■ What you should do
If a line in the listing below includes the word "pixels", pick it out.

■ Records provided

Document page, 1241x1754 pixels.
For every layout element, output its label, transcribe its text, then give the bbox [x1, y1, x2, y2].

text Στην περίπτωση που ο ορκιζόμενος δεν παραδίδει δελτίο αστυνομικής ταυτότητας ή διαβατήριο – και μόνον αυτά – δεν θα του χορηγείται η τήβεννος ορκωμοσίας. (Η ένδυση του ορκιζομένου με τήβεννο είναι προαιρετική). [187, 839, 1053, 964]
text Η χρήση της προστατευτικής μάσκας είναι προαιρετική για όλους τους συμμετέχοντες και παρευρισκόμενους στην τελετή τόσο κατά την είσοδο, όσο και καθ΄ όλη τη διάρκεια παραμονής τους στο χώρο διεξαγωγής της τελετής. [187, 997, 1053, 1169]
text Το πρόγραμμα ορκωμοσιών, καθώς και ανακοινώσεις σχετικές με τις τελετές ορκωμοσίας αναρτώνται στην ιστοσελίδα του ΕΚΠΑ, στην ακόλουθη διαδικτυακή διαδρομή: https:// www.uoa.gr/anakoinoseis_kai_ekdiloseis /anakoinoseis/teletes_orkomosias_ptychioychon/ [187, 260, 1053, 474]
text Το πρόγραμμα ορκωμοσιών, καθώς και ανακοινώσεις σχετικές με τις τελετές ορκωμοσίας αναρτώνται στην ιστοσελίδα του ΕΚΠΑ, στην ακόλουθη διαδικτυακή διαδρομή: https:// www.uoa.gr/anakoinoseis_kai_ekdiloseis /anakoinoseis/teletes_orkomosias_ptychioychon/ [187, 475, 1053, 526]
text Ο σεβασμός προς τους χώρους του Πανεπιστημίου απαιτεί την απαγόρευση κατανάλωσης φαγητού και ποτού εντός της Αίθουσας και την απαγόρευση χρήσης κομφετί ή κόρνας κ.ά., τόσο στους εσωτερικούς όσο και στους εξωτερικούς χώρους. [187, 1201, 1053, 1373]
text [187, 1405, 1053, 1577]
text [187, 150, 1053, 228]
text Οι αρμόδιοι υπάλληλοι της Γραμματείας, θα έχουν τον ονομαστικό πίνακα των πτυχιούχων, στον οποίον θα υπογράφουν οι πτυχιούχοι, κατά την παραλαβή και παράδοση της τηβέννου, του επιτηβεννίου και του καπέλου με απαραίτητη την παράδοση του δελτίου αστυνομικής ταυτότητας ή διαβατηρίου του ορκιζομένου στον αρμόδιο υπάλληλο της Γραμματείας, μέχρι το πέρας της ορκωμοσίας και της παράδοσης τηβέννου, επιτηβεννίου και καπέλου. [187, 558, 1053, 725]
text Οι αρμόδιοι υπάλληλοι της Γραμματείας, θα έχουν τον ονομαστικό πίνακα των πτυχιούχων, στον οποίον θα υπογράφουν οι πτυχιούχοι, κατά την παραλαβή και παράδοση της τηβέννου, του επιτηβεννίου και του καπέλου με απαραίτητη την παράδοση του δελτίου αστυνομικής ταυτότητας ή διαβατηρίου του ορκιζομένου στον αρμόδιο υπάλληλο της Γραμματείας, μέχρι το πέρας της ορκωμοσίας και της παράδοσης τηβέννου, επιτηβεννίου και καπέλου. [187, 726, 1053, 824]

--

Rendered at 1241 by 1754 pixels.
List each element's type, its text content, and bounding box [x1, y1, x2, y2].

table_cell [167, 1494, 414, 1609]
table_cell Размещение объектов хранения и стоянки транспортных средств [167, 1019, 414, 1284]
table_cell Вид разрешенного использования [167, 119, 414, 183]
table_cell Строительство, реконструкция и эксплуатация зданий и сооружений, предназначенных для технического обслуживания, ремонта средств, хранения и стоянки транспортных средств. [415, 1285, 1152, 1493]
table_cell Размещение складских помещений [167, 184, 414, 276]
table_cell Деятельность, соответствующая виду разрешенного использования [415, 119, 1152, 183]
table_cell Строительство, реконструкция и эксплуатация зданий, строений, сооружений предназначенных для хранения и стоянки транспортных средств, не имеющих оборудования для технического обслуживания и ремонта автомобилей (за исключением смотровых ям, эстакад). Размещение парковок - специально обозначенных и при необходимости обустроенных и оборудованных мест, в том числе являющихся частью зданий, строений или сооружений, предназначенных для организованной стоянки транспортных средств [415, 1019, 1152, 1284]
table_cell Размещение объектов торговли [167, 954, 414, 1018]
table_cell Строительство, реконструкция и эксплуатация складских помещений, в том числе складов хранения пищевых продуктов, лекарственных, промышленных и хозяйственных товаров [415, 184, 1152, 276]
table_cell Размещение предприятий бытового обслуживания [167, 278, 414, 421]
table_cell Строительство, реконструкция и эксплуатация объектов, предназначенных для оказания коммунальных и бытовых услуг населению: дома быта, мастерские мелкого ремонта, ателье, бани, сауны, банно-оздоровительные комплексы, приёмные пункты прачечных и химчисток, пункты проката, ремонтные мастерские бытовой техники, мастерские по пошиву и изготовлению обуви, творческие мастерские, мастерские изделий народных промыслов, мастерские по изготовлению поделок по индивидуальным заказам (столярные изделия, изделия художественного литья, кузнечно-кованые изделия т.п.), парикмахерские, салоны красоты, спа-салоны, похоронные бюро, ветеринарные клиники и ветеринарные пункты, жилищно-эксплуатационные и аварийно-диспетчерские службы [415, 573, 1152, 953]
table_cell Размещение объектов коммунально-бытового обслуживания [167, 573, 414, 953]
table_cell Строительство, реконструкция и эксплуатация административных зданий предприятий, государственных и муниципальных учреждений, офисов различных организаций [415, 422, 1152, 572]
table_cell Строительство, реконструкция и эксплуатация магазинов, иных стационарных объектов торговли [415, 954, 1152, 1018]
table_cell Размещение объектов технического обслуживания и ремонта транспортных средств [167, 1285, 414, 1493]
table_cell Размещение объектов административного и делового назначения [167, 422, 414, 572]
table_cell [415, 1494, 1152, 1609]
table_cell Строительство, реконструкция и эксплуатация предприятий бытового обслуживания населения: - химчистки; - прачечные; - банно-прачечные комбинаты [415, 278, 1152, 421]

==

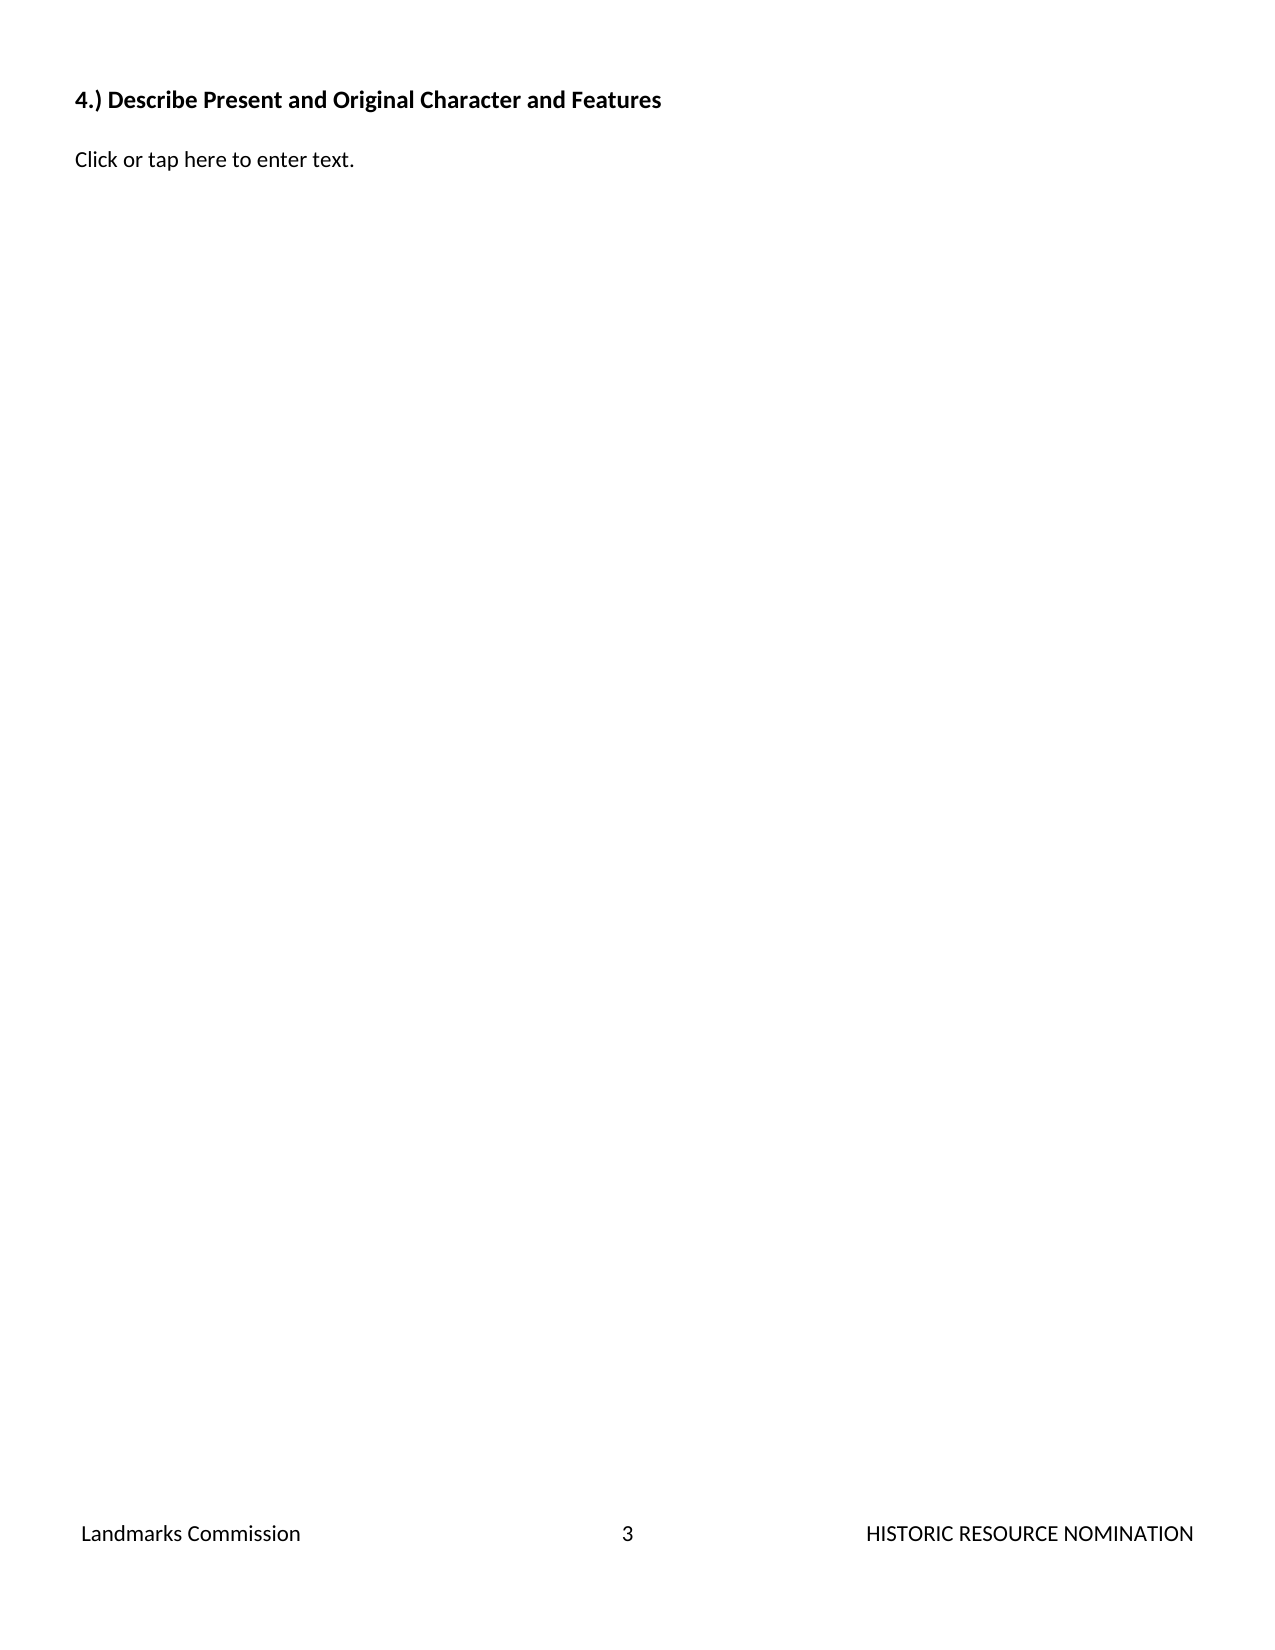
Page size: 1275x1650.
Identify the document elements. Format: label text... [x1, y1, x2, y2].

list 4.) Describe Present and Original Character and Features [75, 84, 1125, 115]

■ Response
Document page, 1241x1754 pixels.
Rendered at 1241 by 1754 pixels.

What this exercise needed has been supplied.